Ülke gündeminin bu kadar sıcak olduğu bir dönemde konunu dışına çıkıp geçen yılın açıklanan elektrik enerjisi verilerini değerlendirelim istedik. Bunun nedenini yazımızın ilerleyen bölümlerinde aktarmaya çalışacağız. Çünkü ülkeler arasındaki çatışma ve didişmelerin temel nedeni enerji tüketimi ve üretiminden kaynaklanmaktadır. Özellikle ülkemizin enerji ihtiyacı ve kaynakların kullanımı konusunda ortaya atılan söylemlerin ne kadar sağlıklı olduğunu ortaya koymak açısından enerji politikaları oldukça önemlidir.
Bu yıl açıklanan verilere göre;”Türkiye’nin elektrik alanında 2012 yılı özet gerçekleşmeleri netleşti. Buna göre Türkiye’nin yıllık elektrik tüketimi yüzde 5.1′lik artışla 241 bin 945,2 MWh seviyesine ulaştı. Elektrik üretimi ise yüzde 4.2′lik artışla 239 bin 78,4 MWh oldu.
EN YÜKSEK ÜRETİM-TÜKETİM 27 TEMMUZ’DA
2012 yılında en çok elektrik tüketilen gün 799 bin 365 MWh ile aşırı sıcaklar nedeniyle yoğun klima kullanımının gündeme geldiği günlerden 27 Temmuz 2012 tarihi oldu. Maksimum elektrik üretimi de 789 bin 842 MWh ile yine aynı gün gerçekleşti.
EN DÜŞÜK ÜRETİM-TÜKETİM 25 EKİM’DE
Türkiye’de 2012 yılı içinde en düşük elektrik üretim ve tüketiminin yaşandığı gün ise 25 Ekim 2012 oldu. O gün 398 bin 344 MWh elektrik tüketilirken, üretim miktarı 387 bin 441 MWh olarak kaydedildi.”
Bu veriler aslında tahmin edildiği kadarıyla Türkiye’nin elektrik açığının sanıldığı ve iddia edildiği gibi büyük olmadığını göstermektedir. Elektrik açığı ülke genelinde ve yıllık olarak 2 bin Mwh civarında. Aslında yukarıda da belirtildiği gibi eğer üretim miktarı Temmuz ayında olduğu gibi devam etse ve tüketim meselesini de ekim ayı ortalamalarına indirebilirsek enerji açığını ortadan kaldırmak için önemli bir aşamayı gerçekleştirmek mümkün.
Peki, sorun bununla bitiyor mu derseniz cevap hayırdır. Çünkü her ne kadar açık az gibi görünse de ülke genelinde kişi başına düşen elektrik tüketim oranının gelişmiş ülkelere göre düşük kalmaktadır. Bu nedenle elektrik tüketiminde tasarruflu ve yerinde kullanımı teşvik edici eğitim politikalarının uygulanmasının faydalı olacağı düşüncesindeyiz.
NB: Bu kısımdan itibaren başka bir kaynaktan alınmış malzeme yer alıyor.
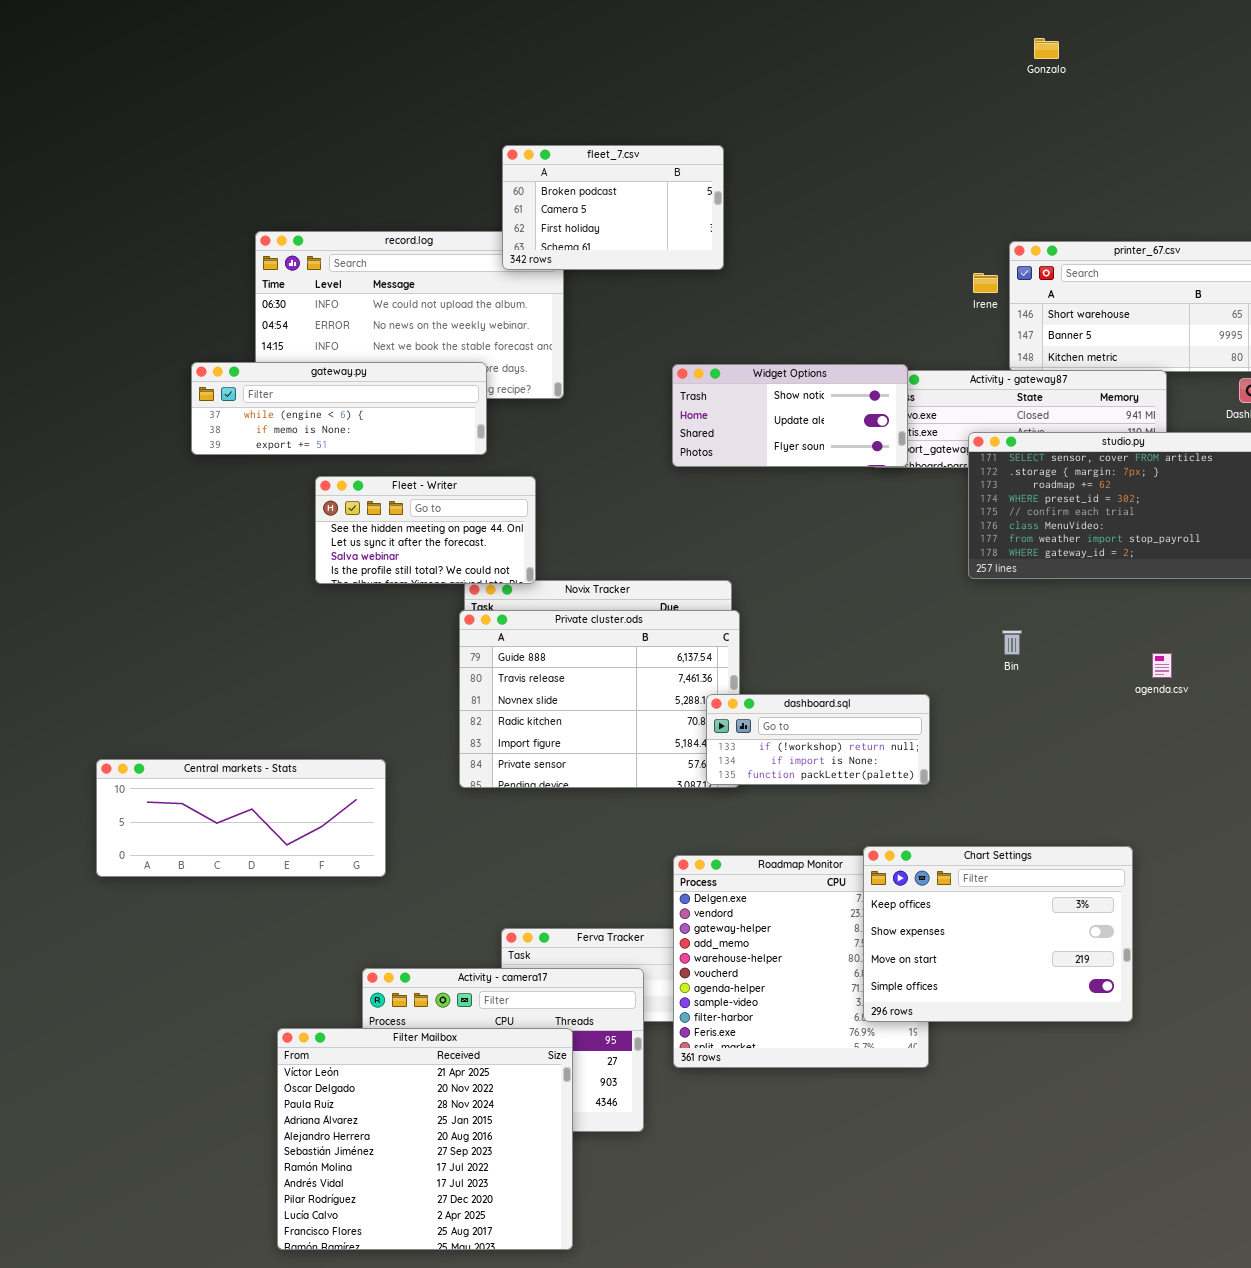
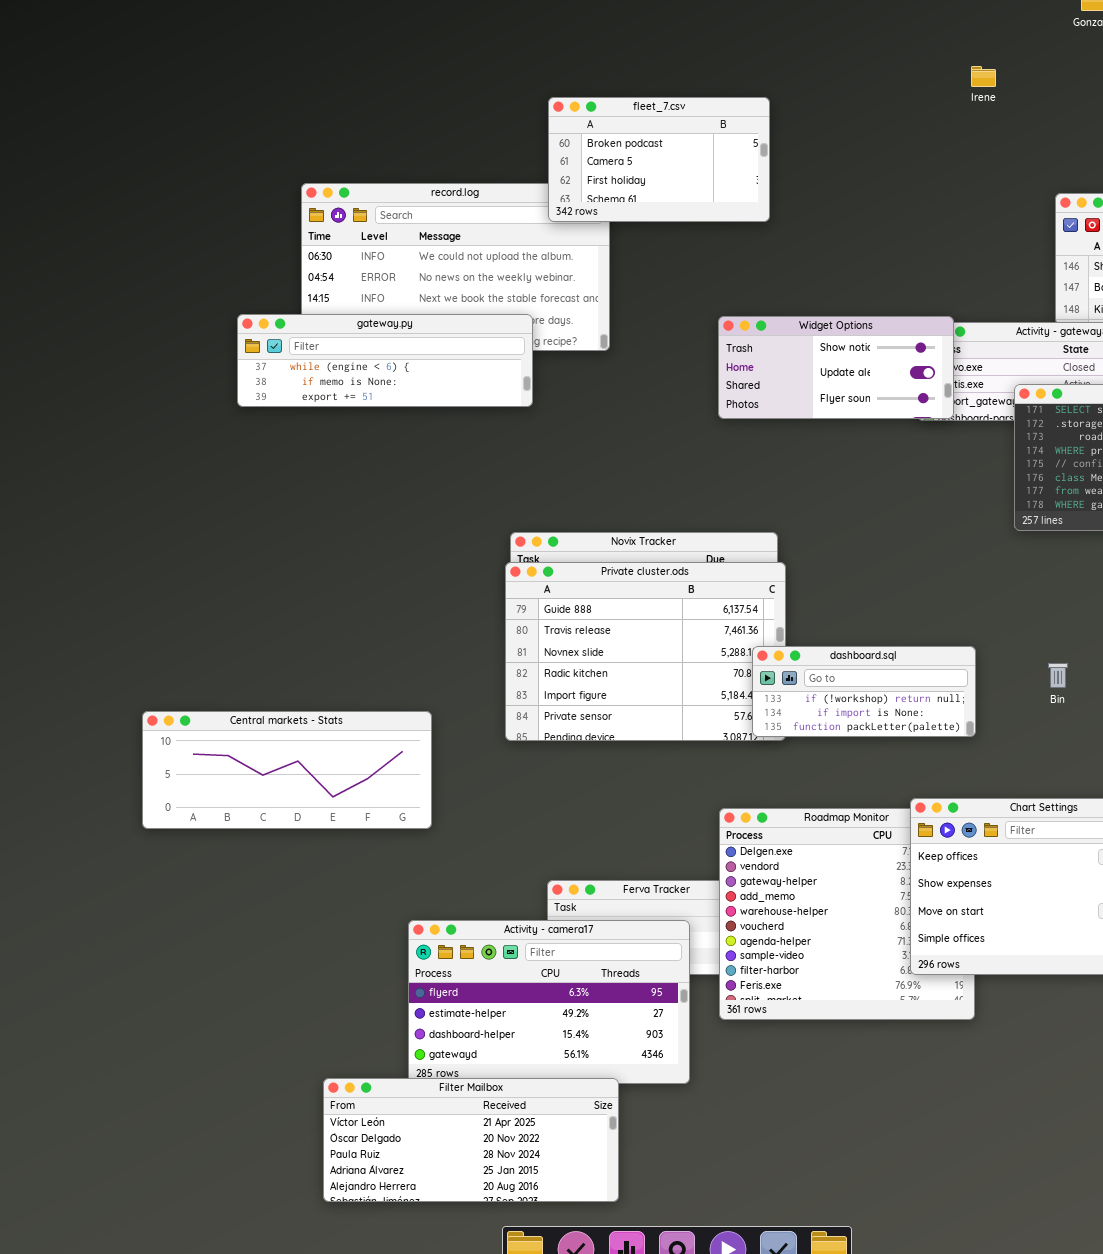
Irene: [973,273,998,293] -> [971,66,996,87], moved
Fleet - Writer: [315,476,536,584] -> none, closed
Bin: [1002,630,1022,655] -> [1048,663,1068,688], moved
Filter Mailbox: [277,1028,573,1250] -> [323,1078,619,1202], resized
Bu konuda önemli olan diğer bir mesele ise doğal kaynaklarımızın yerinde kullanılmasıdır. Hidroelektrik santrallerinin kurulması yönündeki çalışmalarda sürdürülen tartışmaların temelinde doğanın tahrip edilmesi konusu bulunmaktadır. Eğer hükümet enerji üretimi politikalarını gözden geçirir ve vatandaşların taleplerini de değerlendirirse yapılacak düzenlemelerle bu tartışmaların da ortadan kalkacağı düşüncesindeyiz.
Doğa ve tarihsel mirasları yok etmeyen bir enerji üretimi politikası hem bu alanda hükümetin yatırımlarını daha iyi gerçekleştirmesine hem de vatandaşın memnuniyetine neden olacaktır. Hem ulusal hem de uluslar arası alanda sağlıklı ilişkilerin sürdürülmesi günümüzde artık enerji politikaları ile bire bir ilişkili sürdürülmektedir. Bu nedenle bu konuda özel stratejilerin izlenmesinde fayda bulunmaktadır. Bu özel stratejilerin belirlenmesinde mantık komşuları veya bileşenleri tehdit etme değil karşılıklı menfaatlerin geliştirilmesidir. Türkiye su kaynaklarını iyi kullanıp değerlendirirse özellikle elektrik üretimi konusunda daha iyi bir konuma gelebilecek potansiyele sahip bir ülkedir. Bu gerçekleştirirse diğer alanlardaki üretimin de artması ile ilerleme konusunda daha başarılı adımlar atılacaktır.